BP's U.S. shares were recently up 2% at $39.23, putting the stock nearly 47% above the 14-year low to which it sank in late June. The stock has now recovered some 37% of its decline from the April 20 explosion of Transocean Ltd.'s (RIG, RIGN.VX) Deepwater Horizon drilling rig to the June low. In London, BP's shares closed 1.8% higher.
Monday's activity in other markets also reflected improved sentiment toward BP. In the options market, there was higher volume in calls, which reflect the right to buy shares, than in puts, which convey the right to sell shares. Meanwhile, the annual cost of buying protection against default on $10 million in BP debt over a five-year period fell to $317,000, from $326,000 on Friday, according to Markit.
The gains coincided with a rally across the rest of the energy sector as the price of crude oil climbed above $81 a barrel. Some of the top energy gainers Monday included oil-and-gas companies, including Denbury Resources Inc. (DNR), up 5.5% to $16.71, EOG Resources Inc. (EOG), up 4.4% to $101.78, and Pioneer Natural Resources Co. (PXD), up 4.5% to $60.55.
BP said that, during the first phase, engineers will test whether they can push crude oil down the well and into the reservoir by injecting base oil at low rates. If that test succeeds, the oil company could begin injecting heavy drilling mud into the reservoir Tuesday.
The flooding--which requires 2,000 barrels of drilling mud--could take all of Tuesday and go into Wednesday, after which the well will effectively be considered "killed." Success could significantly boost BP shares.
BP's stock has been on a tear in recent weeks as speculation rose that BP would change its chief executive and sell some assets, while investors also grew hopeful that the company was nearing the killing of the well.

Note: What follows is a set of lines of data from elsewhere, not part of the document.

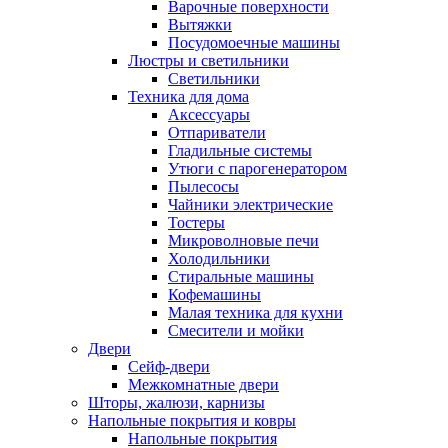
Варочные поверхности
Вытяжки
Посудомоечные машины
Люстры и светильники
Светильники
Техника для дома
Аксессуары
Отпариватели
Гладильные системы
Утюги с парогенератором
Пылесосы
Чайники электрические
Тостеры
Микроволновые печи
Холодильники
Стиральные машины
Кофемашины
Малая техника для кухни
Смесители и мойки
Двери
Сейф-двери
Межкомнатные двери
Шторы, жалюзи, карнизы
Напольные покрытия и ковры
Напольные покрытия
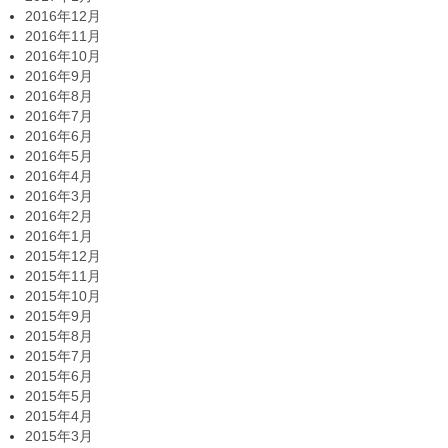
2016年12月
2016年11月
2016年10月
2016年9月
2016年8月
2016年7月
2016年6月
2016年5月
2016年4月
2016年3月
2016年2月
2016年1月
2015年12月
2015年11月
2015年10月
2015年9月
2015年8月
2015年7月
2015年6月
2015年5月
2015年4月
2015年3月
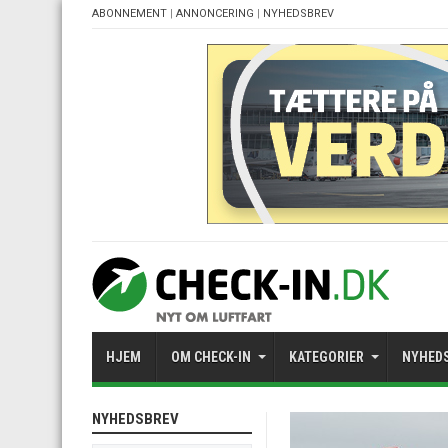
ABONNEMENT
|
ANNONCERING
|
NYHEDSBREV
HJEM
OM CHECK-IN
KATEGORIER
NYHED
NYHEDSBREV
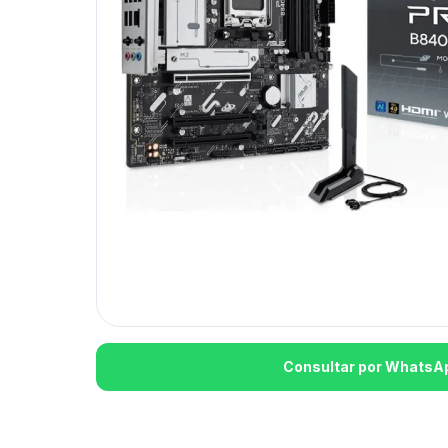
Consultar por WhatsA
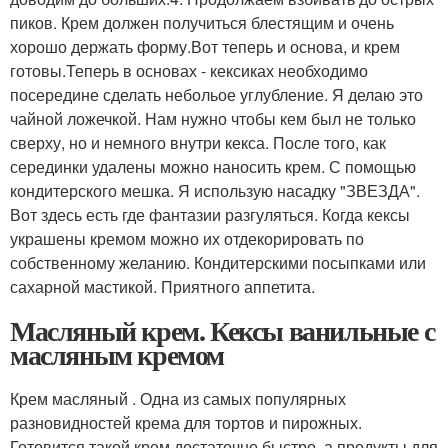
пиков. Крем должен получиться блестящим и очень
хорошо держать форму.Вот теперь и основа, и крем
готовы.Теперь в основах - кексиках необходимо
посередине сделать небольое углубление. Я делаю это
чайной ложечкой. Нам нужно чтобы кем был не только
сверху, но и немного внутри кекса. После того, как
серединки удалены можно наносить крем. С помощью
кондитерского мешка. Я использую насадку "ЗВЕЗДА".
Вот здесь есть где фантазии разгуляться. Когда кексы
украшены кремом можно их отдекорировать по
собственному желанию. Кондитерскими посыпками или
сахарной мастикой. Приятного аппетита.
Масляный крем. Кексы ванильные с
масляным кремом
Крем масляный . Одна из самых популярных
разновидностей крема для тортов и пирожных.
Готовится такой крем достаточно быстро, а продукты для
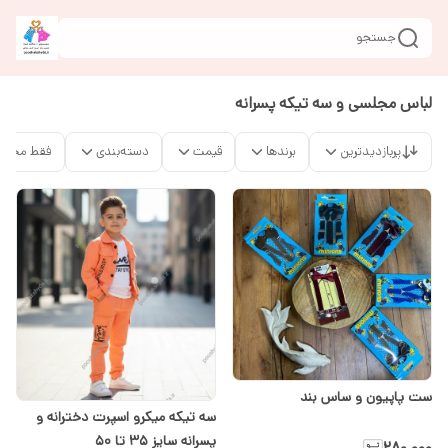
جستجو
لباس مجلسی و سه تیکه پسرانه
پربازدیدترین
برندها
قیمت
دسته‌بندی
فقط محصو
ست پاپیون و ساس بند
سه تیکه میکرو اسپرت دخترانه و
پسرانه سایز ۳۵ تا ۵۰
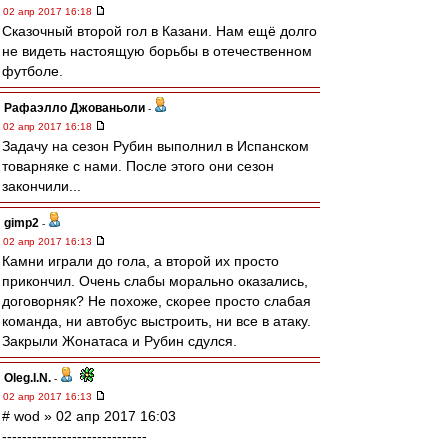
02 апр 2017 16:18
Сказочный второй гол в Казани. Нам ещё долго
не видеть настоящую борьбы в отечественном
футболе.
Рафаэлло Джованьоли
-
02 апр 2017 16:18
Задачу на сезон Рубин выполнил в Испанском
товарняке с нами. После этого они сезон
закончили...
gimp2
-
02 апр 2017 16:13
Камни играли до гола, а второй их просто
прикончил. Очень слабы морально оказались,
договорняк? Не похоже, скорее просто слабая
команда, ни автобус выстроить, ни все в атаку.
Закрыли Жонатаса и Рубин сдулся.
Oleg.I.N.
-
02 апр 2017 16:13
# wod » 02 апр 2017 16:03
-----------------------------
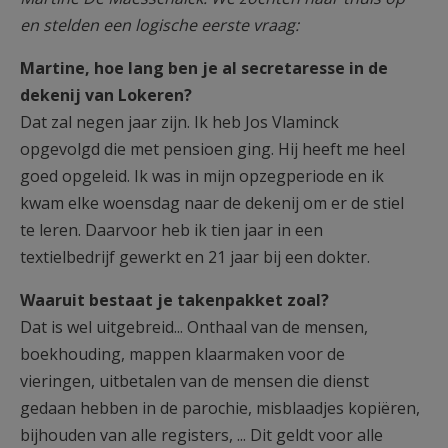
en stelden een logische eerste vraag:
Martine, hoe lang ben je al secretaresse in de
dekenij van Lokeren?
Dat zal negen jaar zijn. Ik heb Jos Vlaminck
opgevolgd die met pensioen ging. Hij heeft me heel
goed opgeleid. Ik was in mijn opzegperiode en ik
kwam elke woensdag naar de dekenij om er de stiel
te leren. Daarvoor heb ik tien jaar in een
textielbedrijf gewerkt en 21 jaar bij een dokter.
Waaruit bestaat je takenpakket zoal?
Dat is wel uitgebreid... Onthaal van de mensen,
boekhouding, mappen klaarmaken voor de
vieringen, uitbetalen van de mensen die dienst
gedaan hebben in de parochie, misblaadjes kopiëren,
bijhouden van alle registers, ... Dit geldt voor alle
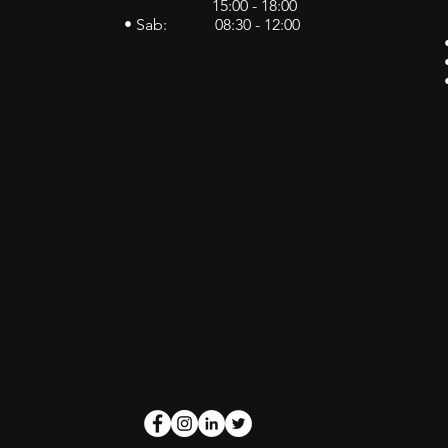
15:00 - 18:00
• Sab: 08:30 - 12:00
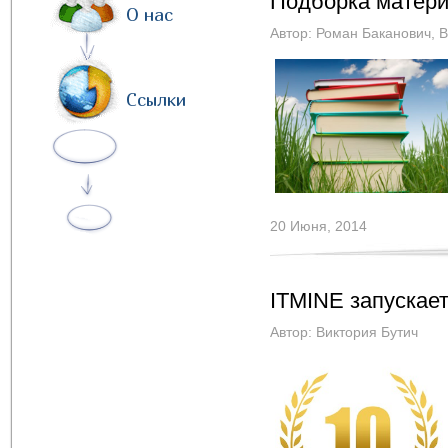
Подборка матери
О нас
Автор:
Роман Баканович
,
B
Ссылки
20 Июня, 2014
ITMINE запускает
Автор:
Виктория Бутич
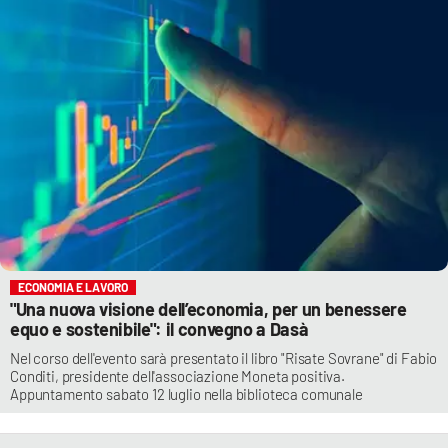
ECONOMIA E LAVORO
"Una nuova visione dell’economia, per un benessere
equo e sostenibile": il convegno a Dasà
Nel corso dell'evento sarà presentato il libro "Risate Sovrane" di Fabio
Conditi, presidente dell'associazione Moneta positiva.
Appuntamento sabato 12 luglio nella biblioteca comunale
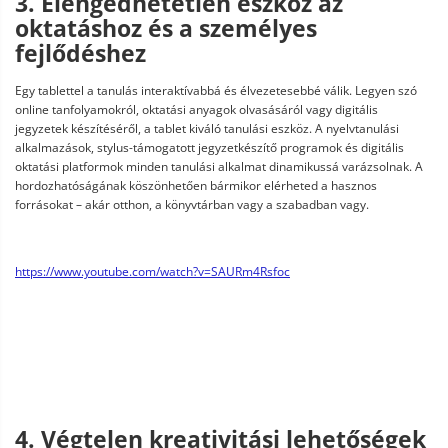
3. Elengedhetetlen eszköz az
oktatáshoz és a személyes
fejlődéshez
Egy tablettel a tanulás interaktívabbá és élvezetesebbé válik. Legyen szó
online tanfolyamokról, oktatási anyagok olvasásáról vagy digitális
jegyzetek készítéséről, a tablet kiváló tanulási eszköz. A nyelvtanulási
alkalmazások, stylus-támogatott jegyzetkészítő programok és digitális
oktatási platformok minden tanulási alkalmat dinamikussá varázsolnak. A
hordozhatóságának köszönhetően bármikor elérheted a hasznos
forrásokat – akár otthon, a könyvtárban vagy a szabadban vagy.
https://www.youtube.com/watch?v=SAURm4Rsfoc
4. Végtelen kreativitási lehetőségek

The market got what it wanted regarding the CEO and the asset sales last week, when the company announced that CEO Tony Hayward will step down Oct. 1, to be succeeded by Robert Dudley, and said it plans to sell about $30 billion in assets. If BP can kill the well this week, it would complete the trifecta, marking a big turning point for the oil giant as it works to recover from the spill.